43.Rc5! Rd5 44.Rxd5 exd5 45.Rf5 Re3 46.Kf2 d4 47.Rf4 forces a draw according to Botvinnik
|May-28-04|| ||twitter: <brulla> if 16...Qxd4, than 17. Bb5 wins the queen |
|May-28-04|| ||drukenknight: Calli: Yes it does look like 50 Rh4 will draw. It's a fascinating sequence and worthy of endgame study. How long did it take you to work that out? |
|May-28-04|| ||Calli: Not mine, just in my DB. Some Russian analysis, I took form somewhere. There is also some long analysis of 53.Kf2! a4 54.Kg2 Ra1 55.Kf3 a3 56.Kf2 a2 57.Kg2 Kxg5 Apparently this is an important theoretical position. Takes about another 20 moves to win. |
|Mar-21-08|| ||Knight13: 53. Kh3 is a blunder. Already analyzed by many kibitzers on that move. Me personally likes Kf2 better.|
|Jul-18-08|| ||AAAAron: This is just simply a great endgame. I still think Smyslov should have traded off the last rook and gone for the pawn endgame, but I'm sure he saw something I couldn't see.|
|Dec-29-10|| ||keithbc: move 29. what is the purpose if c4?? This achieves nothing as far asI can mae out; surely doubling rooks on b file is much much better - or am I missing something easy?|
|Apr-08-12|| ||Ulhumbrus: 19 a4? begins a mistaken plan to appropriate prospects of attack on the queen side from Black. It does not succeed and after the queen side pawns are dissolved White is left with a position exposed to attack.
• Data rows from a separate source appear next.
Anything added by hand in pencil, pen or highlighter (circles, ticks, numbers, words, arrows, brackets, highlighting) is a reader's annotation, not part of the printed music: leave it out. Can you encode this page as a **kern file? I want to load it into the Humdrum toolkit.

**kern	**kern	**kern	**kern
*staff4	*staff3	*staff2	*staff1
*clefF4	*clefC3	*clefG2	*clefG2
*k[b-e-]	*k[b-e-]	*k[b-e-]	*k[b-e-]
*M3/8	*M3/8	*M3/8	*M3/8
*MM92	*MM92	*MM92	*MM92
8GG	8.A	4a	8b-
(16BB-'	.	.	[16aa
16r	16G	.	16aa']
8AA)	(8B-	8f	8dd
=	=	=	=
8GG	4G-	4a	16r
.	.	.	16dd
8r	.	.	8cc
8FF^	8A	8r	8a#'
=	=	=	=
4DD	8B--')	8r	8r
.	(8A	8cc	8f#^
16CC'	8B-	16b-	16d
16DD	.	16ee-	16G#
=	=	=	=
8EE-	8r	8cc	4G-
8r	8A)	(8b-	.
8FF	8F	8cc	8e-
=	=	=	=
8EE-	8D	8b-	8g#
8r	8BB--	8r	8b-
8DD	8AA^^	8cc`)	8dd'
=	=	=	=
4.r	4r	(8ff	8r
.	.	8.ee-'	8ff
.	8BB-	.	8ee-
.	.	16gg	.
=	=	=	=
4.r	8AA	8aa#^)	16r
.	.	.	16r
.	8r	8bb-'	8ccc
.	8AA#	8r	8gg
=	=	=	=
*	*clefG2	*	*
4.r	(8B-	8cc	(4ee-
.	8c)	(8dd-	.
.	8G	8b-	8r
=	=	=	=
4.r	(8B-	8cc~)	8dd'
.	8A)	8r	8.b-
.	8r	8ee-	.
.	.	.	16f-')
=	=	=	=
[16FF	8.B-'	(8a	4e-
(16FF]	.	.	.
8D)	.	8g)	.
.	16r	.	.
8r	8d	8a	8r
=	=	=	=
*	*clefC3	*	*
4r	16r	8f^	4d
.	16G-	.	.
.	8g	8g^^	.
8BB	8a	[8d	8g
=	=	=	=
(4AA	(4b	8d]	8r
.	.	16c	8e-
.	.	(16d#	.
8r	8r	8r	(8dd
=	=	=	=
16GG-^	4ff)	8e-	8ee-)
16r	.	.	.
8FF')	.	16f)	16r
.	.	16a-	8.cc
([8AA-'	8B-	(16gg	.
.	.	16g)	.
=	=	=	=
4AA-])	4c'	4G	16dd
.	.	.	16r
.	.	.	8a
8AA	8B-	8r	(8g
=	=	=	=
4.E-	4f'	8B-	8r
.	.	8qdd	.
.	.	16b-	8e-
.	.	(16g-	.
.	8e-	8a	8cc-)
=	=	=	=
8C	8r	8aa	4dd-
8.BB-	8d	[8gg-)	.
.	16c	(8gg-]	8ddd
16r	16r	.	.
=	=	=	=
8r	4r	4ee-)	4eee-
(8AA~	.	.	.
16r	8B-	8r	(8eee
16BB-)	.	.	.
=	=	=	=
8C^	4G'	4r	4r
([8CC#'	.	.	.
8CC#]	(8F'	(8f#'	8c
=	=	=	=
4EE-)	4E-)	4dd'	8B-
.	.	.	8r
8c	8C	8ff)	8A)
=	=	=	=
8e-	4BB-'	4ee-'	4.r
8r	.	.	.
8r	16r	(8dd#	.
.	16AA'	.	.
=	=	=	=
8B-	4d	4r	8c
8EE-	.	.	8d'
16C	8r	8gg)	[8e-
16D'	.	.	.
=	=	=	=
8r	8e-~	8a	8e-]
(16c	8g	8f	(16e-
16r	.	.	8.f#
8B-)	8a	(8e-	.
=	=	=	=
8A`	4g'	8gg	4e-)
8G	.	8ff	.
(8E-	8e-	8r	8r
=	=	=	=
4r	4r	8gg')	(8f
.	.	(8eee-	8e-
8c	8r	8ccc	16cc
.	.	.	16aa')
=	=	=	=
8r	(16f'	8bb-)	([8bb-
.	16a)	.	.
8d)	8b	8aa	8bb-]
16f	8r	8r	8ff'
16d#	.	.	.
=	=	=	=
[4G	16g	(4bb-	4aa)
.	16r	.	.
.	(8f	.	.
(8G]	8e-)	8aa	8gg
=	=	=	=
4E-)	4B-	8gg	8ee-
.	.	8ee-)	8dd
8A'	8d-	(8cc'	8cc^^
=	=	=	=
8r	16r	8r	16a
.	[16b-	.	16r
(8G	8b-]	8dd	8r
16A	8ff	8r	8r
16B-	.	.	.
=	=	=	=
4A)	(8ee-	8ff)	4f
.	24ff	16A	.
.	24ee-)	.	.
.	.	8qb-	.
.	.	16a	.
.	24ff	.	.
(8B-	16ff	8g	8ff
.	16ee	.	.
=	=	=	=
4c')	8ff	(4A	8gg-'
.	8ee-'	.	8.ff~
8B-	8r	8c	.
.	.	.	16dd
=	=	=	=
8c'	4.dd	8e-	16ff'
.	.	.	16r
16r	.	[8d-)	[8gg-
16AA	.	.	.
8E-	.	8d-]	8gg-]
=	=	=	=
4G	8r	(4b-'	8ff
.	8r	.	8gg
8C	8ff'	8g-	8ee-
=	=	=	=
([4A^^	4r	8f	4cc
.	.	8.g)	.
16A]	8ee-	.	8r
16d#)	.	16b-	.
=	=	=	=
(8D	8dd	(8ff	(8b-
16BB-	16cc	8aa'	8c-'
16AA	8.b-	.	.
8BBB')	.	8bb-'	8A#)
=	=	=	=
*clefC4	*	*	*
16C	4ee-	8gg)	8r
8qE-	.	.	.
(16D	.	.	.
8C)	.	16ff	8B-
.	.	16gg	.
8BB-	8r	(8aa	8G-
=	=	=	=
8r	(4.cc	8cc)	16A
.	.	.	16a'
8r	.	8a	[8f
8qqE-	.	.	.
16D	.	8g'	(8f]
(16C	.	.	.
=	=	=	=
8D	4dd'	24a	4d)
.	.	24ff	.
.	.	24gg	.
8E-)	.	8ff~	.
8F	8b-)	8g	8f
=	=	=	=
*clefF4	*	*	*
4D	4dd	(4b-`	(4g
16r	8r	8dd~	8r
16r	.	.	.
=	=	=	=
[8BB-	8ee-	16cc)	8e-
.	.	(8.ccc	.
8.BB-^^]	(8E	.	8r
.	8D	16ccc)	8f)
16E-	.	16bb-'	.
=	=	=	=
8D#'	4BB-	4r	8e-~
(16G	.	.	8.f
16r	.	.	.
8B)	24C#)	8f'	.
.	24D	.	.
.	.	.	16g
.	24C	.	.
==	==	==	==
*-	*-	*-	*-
Instead of this 19 Rf3 prepares simultaneously to defend the c3 pawn as well as to attack the King side.|
|Mar-29-18|| ||plang: 10..Bb8, spending extra time to hold onto the bishop, was a new idea;10..a6 had been played previously. 13 c3 looks like an improvement allowing a recapture on d4 with the c-pawn. 21 Nxa5..b6 22 Nb3..Qxc3 23 Qxc3..Rxc3 24 Nc1..0-0 a5..bxa 26 bxa..Ra8 would have been good for Black as the a-pawn will fall. With 22 Qf2 Smyslov's plan was to try and draw an inferior endgame; the alternative was 22 f5 though White's attacking chances don't look promising. Smyslov could have tried 24 Rfc1 with the idea of c4. 28 a6?! worked out to Black's advantage as the resulting Black pawn on a6 covered the b5 square. 29 c4!? rid White of a weak pawn but activated Black's rooks; 29 Rab1 was suggested as an alternative. Botvinnik thought it would have been stronger just to take the pawn with 34..Nxa4 35 Rfa1..Rbb4 36 Bd1..Nc5 37 Rc3..Rbc4 38 Rxc4..Rxc4 39 Be2..Re4 40 Bxa6..g5. |
Instructive endgame - very well played by Botvinnik.